In the '90s, when De Veaux was pursuing her Ph.D., UB did not hire its graduate students to tenure-track jobs. The faculty of the department of American studies made a bid to the College of Arts and Sciences and because she was a mature student in her 40s, the university offered her an associate professor position after she received her degree in American studies with a concentration in women's studies.

"Everything that I have now today is a reflection of the teachers and the people who came into my life and said, 'Oh, yes, you can. Oh, yes, you better. Oh, yes, you will,'" De Veaux said. "I've always tried to live by something that we used to say in the '60s and '70s: each one, teach one.

"So what you have, it's not yours to have - it's yours to give ... and I hope that I have loved my students that way, that I've loved them toward their destinies."

She's taught courses in art, social activism, black women's literature, feminist theory, introduction to women's studies and sex, gender and popular culture on the graduate and undergraduate levels. She's explored the boundaries of race and sex with her students, while attempting to communicate social histories.

And now that De Veaux has retired from teaching at the university, many of her students are remembering her impact.

"I've learned a lot from being around Alexis in a number of a venues, not just formal classroom settings," said Josh Cerretti, a fifth-year Ph.D. candidate in global gender studies. De Veaux was his adviser last year. "She has introduced me to some of the most accomplished and interesting people in Buffalo [and] taught me to be self-reflexive in a way that is both critical and compassionate. Her guidance has had a tremendous impact on me as a scholar and a teacher. Countless other positive ripples have been put out into the world through her influence on her students."

Besides lecturing and teaching at UB, De Veaux has gotten involved in the Buffalo community. She's not only used her passion for literacy in the classroom, but she's also branched into social justice causes she believes in, whether it is helping young black adults realize their sexualities by sharing her story or using literacy to help spur social change.

She and a friend, Kathy Engel, started Lyrical Democracies, a community-based literacy workshop, after President Obama urged a "Call to Service" in 2009. The group holds language-in-action workshops to help groups use the written word to help spread their social justice causes.

"Our motto is 'our story begins with my story.' And so we understand stories and narratives as the framework for community," De Veaux said. " We each have the story of our being and so being able to arrive at a collected narrative means being able to hear each other and by hearing each other, we can understand differences."

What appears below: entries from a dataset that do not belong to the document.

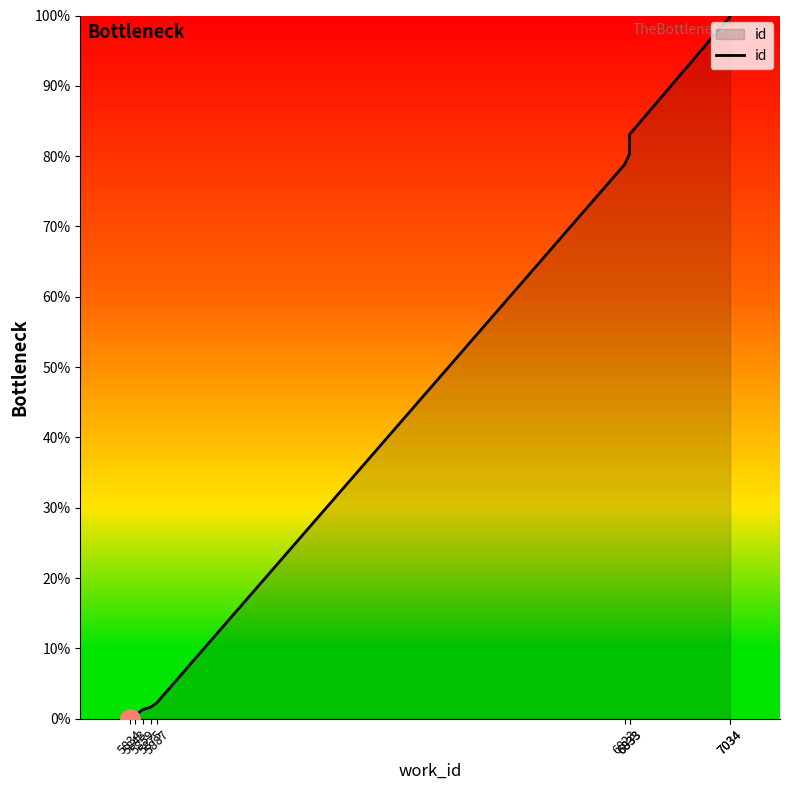

What is the maximum value shown in the chart?

100.0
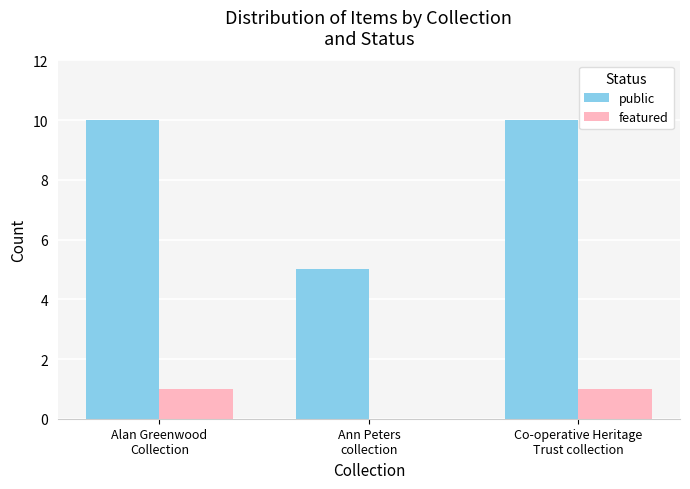

What is the maximum value for public?

10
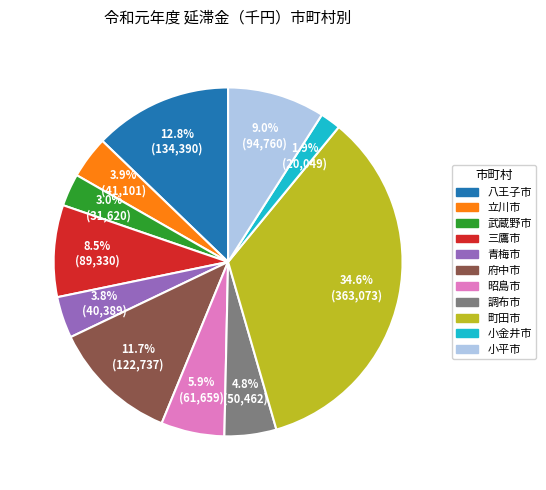

Is there a majority slice in this chart?

No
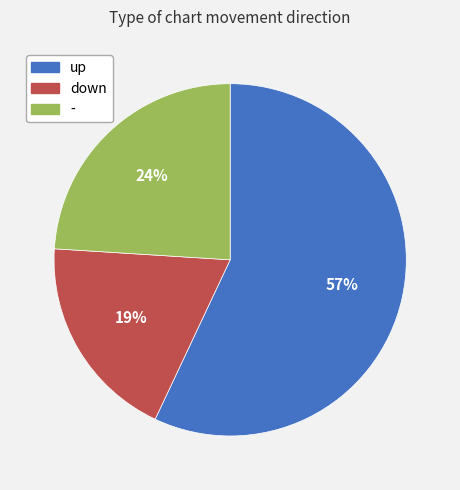

Count the number of slices in the pie.

3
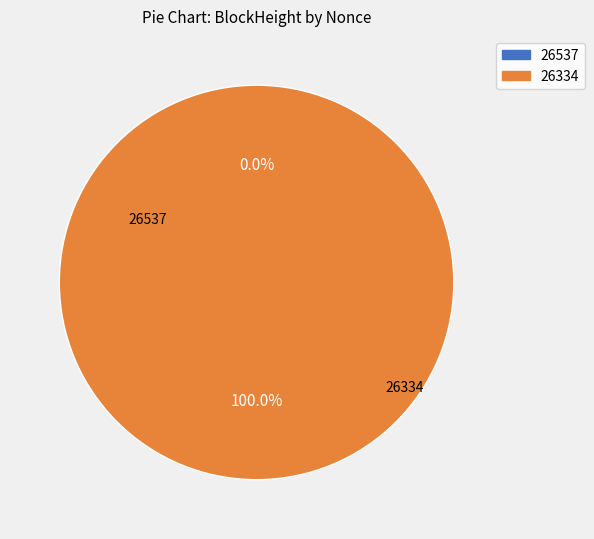

Rank the categories by value from highest to lowest.

26334, 26537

Since retiring from teaching, De Veaux has returned to her hometown of New York City, a city she contends is the greatest in the world. While she is no longer teaching on the collegiate level, she plans to keep giving back by teaching literacy in community-based organizations and supporting social justice causes with her writing talents.

"I'll probably get in a lot of trouble of some kind or another," De Veaux laughed. "But I will have more time to write. I'm kind of interested in the adventure of this moment, of just sort of packing up and not knowing where I'm going to live or what I'm going to do."

De Veaux has lived as writer since she was 12 years old, and after beating her strikes and turning them into weapons - black, poor and female - she plans to attack whatever new adventure awaits.